Onitsuka Tiger’s first outing at Milan Fashion Week saw its designer Andrea Pompilio rescind all the bolshy colourways, graphic lines, and brash prints synonymous with sportswear, making way for an entirely black offering indebted to Rei Kawakubo and Yohji Yamamoto, as the show notes explain. Titled Shadow, the collection felt appropriately emo, all ruffle dresses and layered skirts, boxy tees, bermuda shorts, and moody balaclavas. Pleated skirts were worn over baggy tracksuit bottoms, sleeveless knitwear distended into raw-hemmed capes, and t-shirts grazed the knees, creating a silhouette that felt like it could have suddenly, and without warning, melted into the ground.

DSQUARED2

Over the course of the past few months we’ve been told to brace ourselves for the ongoing Y2K redux, an Indie Sleaze comeback, the return of Twee, and now… Boho?

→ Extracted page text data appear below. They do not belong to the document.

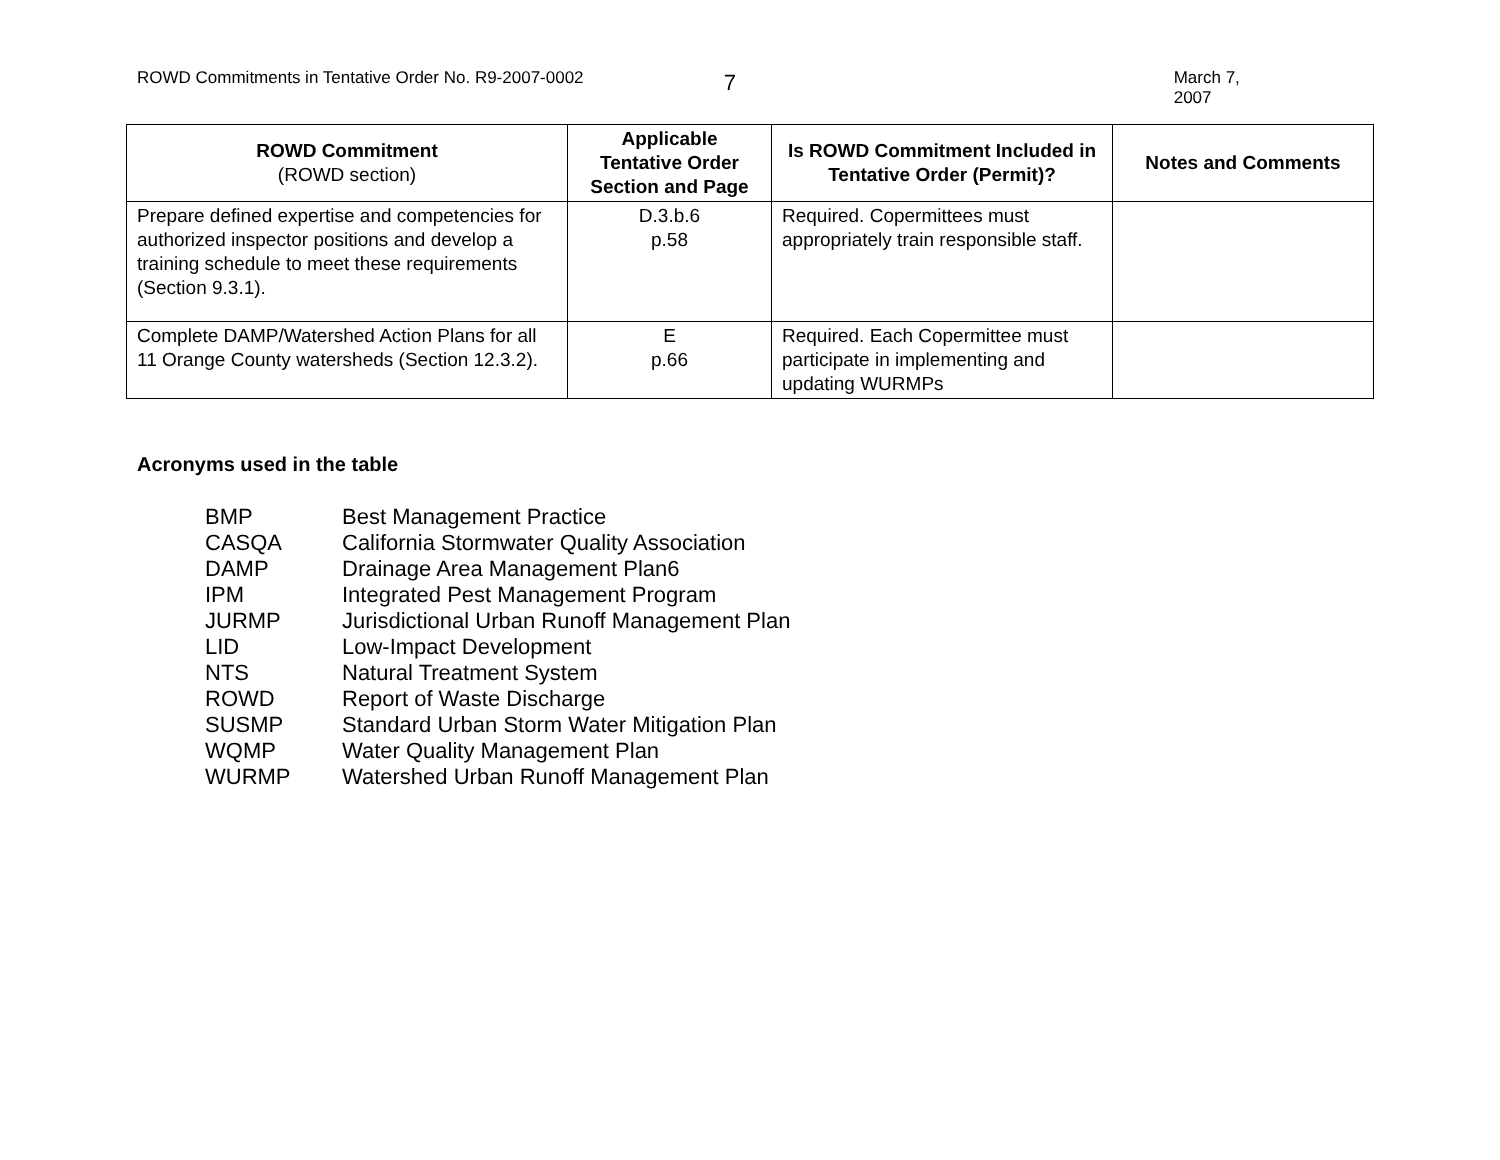ROWD Commitments in Tentative Order No. R9-2007-0002
7
March 7, 2007
| ROWD Commitment (ROWD section) | Applicable Tentative Order Section and Page | Is ROWD Commitment Included in Tentative Order (Permit)? | Notes and Comments |
| --- | --- | --- | --- |
| Prepare defined expertise and competencies for authorized inspector positions and develop a training schedule to meet these requirements (Section 9.3.1). | D.3.b.6 p.58 | Required. Copermittees must appropriately train responsible staff. | |
| Complete DAMP/Watershed Action Plans for all 11 Orange County watersheds (Section 12.3.2). | E p.66 | Required. Each Copermittee must participate in implementing and updating WURMPs | |
Acronyms used in the table
BMP Best Management Practice
CASQA California Stormwater Quality Association
DAMP Drainage Area Management Plan6
IPM Integrated Pest Management Program
JURMP Jurisdictional Urban Runoff Management Plan
LID Low-Impact Development
NTS Natural Treatment System
ROWD Report of Waste Discharge
SUSMP Standard Urban Storm Water Mitigation Plan
WQMP Water Quality Management Plan
WURMP Watershed Urban Runoff Management Plan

At DSquared2’s AW22 show there was more than a whiff of 00s Sienna Miller, Kate Moss, and the Olsen twins as Dean and Dan Caten presented a collection indebted to spiritual travellers and nomadic souls with Wanderlust tattoos. Delicate, embroidered skirts were worn over light wash denim, blankets were worn as coats, sequined amulets dangled at from the neck, as disc belts were worn over a-line hippy skirts. The mood wasn’t quite as prissy as it was in 2003, though, it felt reckless, chaotic, and a bit all over the place, with pieces piled into a multi-layered, multi-patterned, multi-embellished collage.

DOLCE & GABBANA 

While there was no sign of Machine Gun Kelly hunched over a keyboard, or whipping his jacket off to hand to front row beau Megan Fox this season, the musician’s spectre loomed large over Dolce & Gabbana's AW22 show through its bolshy graphics and unmistakable soundtrack. Coming down the runway was a vibrant mish-mash of eclectic influences, as the Italian label jumped through the decades – gold MC Hammer-style harem pants matched with cut-off cropped tees screamed 1993, while slinky, sparkly minis matched with baby handbags and towering platforms tapped into the turn of the millennium. Also on show were huge, hulking faux fur coats that wholly enveloped the models, as well as a new take on the trouser which rendered a classic style asymmetric and one-legged.